# RECORDS PROVIDED
........
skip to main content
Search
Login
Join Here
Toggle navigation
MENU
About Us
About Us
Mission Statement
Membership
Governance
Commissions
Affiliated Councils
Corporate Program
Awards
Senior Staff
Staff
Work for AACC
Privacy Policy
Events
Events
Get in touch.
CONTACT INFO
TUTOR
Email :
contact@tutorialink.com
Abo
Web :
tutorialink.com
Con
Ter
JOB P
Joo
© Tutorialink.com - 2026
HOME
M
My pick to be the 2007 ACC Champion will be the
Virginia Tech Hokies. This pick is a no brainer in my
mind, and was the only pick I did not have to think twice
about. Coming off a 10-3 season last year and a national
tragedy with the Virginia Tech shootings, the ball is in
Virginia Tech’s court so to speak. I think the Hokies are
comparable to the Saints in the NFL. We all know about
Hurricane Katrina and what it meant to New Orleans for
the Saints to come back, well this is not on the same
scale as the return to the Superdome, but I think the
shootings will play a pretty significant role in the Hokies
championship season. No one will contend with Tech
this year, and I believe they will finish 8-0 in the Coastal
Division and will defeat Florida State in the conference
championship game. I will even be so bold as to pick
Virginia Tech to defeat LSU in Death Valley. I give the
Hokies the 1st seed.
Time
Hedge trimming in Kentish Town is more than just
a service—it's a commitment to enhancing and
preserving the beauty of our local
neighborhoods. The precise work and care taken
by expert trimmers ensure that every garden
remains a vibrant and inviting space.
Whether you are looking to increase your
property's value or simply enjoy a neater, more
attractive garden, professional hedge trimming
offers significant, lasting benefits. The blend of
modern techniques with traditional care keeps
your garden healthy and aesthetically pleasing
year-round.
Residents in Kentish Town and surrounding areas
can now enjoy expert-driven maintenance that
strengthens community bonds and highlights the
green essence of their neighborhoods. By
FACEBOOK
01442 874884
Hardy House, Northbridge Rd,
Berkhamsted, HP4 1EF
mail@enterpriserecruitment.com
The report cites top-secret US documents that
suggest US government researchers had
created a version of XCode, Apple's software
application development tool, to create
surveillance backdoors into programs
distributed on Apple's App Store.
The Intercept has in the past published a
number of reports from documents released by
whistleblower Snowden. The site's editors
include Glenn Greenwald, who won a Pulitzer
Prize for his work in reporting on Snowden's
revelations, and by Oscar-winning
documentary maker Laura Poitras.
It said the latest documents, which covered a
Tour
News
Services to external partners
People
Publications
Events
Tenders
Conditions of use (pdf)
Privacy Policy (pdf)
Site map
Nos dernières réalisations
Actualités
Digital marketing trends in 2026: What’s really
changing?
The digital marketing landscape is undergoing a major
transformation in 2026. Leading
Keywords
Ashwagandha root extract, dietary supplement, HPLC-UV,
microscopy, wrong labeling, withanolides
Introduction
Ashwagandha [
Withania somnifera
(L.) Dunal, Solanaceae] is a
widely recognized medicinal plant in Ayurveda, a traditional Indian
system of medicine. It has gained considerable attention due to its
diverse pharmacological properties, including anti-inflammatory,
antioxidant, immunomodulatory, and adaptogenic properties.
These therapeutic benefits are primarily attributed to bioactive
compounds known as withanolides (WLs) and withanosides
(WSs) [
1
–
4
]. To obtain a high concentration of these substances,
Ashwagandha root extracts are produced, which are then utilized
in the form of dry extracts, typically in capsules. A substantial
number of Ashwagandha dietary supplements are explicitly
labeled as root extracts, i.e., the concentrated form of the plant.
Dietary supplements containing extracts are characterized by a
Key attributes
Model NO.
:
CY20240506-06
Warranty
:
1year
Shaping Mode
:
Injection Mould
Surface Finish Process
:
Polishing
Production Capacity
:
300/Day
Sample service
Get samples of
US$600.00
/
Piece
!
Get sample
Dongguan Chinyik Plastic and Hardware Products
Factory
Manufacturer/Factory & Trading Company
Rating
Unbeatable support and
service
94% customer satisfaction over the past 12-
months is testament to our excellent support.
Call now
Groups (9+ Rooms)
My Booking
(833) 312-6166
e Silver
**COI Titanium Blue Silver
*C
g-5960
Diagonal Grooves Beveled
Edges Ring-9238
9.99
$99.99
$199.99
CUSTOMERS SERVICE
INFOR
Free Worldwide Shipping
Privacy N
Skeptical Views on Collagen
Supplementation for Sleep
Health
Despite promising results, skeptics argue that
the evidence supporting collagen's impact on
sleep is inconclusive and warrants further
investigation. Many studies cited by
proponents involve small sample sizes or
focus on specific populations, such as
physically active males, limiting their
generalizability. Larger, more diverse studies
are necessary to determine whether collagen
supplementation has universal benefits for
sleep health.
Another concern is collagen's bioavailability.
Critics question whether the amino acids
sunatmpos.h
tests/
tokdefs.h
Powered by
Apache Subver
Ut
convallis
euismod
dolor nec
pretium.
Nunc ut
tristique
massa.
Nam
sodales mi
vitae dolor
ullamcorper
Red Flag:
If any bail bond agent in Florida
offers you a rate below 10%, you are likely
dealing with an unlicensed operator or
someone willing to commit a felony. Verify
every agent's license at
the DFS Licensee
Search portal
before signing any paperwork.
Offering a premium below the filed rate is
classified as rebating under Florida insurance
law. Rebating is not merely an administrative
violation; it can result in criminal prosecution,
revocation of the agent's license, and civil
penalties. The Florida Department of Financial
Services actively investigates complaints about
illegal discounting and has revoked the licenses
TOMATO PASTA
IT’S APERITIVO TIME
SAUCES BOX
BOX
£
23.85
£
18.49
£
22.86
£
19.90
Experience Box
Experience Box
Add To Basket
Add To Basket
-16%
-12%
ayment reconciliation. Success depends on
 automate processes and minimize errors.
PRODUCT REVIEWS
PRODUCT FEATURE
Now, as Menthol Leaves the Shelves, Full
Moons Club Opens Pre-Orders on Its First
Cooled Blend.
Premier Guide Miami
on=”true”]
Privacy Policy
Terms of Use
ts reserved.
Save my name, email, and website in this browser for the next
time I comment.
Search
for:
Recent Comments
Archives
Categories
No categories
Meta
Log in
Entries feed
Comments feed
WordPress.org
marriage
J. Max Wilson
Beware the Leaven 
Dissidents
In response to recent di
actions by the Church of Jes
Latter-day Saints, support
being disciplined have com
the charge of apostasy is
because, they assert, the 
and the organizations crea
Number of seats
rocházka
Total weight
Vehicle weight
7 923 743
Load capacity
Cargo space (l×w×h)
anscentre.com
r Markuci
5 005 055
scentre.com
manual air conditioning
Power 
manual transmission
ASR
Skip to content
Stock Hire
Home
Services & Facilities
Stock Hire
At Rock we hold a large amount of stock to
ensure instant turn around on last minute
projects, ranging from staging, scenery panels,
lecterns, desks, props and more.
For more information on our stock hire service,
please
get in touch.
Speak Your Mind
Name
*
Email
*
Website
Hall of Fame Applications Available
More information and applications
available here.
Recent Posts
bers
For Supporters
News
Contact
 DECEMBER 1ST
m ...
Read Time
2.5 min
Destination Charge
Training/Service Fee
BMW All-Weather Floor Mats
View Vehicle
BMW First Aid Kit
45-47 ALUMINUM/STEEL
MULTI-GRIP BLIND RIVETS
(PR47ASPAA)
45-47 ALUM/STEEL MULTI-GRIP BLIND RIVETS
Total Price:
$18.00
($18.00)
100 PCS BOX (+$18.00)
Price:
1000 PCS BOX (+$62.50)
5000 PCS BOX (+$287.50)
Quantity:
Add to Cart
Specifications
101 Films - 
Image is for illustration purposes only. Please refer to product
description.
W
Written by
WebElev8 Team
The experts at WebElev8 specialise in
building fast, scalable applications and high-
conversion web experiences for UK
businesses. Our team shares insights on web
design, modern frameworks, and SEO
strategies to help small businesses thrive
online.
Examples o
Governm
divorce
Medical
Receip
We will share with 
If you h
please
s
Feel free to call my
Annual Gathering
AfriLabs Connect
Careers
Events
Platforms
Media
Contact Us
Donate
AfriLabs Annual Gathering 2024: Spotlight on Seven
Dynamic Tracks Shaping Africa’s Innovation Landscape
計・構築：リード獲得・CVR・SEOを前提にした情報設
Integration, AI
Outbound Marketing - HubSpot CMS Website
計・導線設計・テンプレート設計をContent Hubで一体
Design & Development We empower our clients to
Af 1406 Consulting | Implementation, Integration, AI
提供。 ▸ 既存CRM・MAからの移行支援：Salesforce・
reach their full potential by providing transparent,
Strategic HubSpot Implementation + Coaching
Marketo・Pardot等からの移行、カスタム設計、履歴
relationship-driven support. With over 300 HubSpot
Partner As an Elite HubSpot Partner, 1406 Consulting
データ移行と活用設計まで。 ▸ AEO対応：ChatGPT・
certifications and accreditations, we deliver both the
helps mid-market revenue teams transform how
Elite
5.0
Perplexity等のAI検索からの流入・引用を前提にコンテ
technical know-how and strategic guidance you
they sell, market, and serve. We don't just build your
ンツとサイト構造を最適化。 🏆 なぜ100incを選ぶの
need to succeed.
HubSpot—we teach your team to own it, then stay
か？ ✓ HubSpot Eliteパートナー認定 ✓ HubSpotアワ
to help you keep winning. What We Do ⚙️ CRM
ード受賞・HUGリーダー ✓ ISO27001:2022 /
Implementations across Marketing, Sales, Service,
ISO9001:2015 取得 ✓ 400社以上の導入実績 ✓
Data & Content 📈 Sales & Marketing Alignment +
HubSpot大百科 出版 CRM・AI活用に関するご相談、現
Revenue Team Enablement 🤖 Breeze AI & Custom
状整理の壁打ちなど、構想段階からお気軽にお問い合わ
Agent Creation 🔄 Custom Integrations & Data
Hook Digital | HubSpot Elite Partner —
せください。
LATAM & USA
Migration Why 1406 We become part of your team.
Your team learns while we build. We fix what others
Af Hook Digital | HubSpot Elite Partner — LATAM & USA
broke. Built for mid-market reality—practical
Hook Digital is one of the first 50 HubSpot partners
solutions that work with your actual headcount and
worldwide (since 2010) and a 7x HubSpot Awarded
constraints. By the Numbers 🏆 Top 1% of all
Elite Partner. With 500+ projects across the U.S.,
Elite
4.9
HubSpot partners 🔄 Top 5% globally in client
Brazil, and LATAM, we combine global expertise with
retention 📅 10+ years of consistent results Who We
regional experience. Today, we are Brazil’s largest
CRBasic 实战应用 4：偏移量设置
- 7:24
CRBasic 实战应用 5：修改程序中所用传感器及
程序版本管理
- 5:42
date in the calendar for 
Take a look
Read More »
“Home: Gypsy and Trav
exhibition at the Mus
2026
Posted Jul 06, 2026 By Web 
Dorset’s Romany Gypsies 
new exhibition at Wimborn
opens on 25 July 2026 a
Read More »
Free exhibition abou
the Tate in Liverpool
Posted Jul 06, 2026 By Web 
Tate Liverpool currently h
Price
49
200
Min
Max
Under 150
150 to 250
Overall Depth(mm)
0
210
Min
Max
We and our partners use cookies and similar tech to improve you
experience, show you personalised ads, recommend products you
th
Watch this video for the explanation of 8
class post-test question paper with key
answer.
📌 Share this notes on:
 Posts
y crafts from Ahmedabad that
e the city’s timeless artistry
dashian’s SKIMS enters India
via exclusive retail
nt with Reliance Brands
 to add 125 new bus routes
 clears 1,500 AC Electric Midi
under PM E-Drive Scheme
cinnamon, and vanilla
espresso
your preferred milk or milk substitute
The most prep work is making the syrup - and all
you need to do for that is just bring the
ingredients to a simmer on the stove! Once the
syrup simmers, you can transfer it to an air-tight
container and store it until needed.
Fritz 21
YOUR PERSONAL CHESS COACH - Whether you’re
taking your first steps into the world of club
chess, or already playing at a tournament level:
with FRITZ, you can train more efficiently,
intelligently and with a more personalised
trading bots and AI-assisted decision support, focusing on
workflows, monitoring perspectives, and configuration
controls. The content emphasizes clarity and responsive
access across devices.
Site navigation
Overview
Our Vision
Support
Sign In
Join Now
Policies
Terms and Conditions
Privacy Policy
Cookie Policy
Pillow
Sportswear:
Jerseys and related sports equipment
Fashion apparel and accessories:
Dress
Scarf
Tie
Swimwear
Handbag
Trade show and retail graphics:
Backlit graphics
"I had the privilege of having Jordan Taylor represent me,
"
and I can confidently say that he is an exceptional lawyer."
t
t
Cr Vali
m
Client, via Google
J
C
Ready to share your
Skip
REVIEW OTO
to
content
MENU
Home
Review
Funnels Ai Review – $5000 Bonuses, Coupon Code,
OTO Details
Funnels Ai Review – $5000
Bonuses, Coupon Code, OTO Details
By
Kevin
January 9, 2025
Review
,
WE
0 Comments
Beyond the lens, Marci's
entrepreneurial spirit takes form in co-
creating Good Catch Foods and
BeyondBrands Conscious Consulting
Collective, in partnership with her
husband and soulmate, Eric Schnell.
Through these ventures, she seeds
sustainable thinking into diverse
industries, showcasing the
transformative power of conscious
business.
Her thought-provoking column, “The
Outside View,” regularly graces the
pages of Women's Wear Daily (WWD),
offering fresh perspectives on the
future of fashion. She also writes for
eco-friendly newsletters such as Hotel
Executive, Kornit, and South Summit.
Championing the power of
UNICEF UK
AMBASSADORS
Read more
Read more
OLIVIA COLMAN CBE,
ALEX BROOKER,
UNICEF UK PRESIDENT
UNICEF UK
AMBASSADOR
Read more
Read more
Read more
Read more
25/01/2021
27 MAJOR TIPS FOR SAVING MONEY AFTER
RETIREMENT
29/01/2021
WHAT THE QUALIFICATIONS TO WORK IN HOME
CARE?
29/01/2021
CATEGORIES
........
# HOW TO COMPLETE THIS TASK
The exercise is to copy out every line above that has the word "Hook" in it.

# PROBLEM SOLUTION
Hook Digital | HubSpot Elite Partner —
Af Hook Digital | HubSpot Elite Partner — LATAM & USA
Hook Digital is one of the first 50 HubSpot partners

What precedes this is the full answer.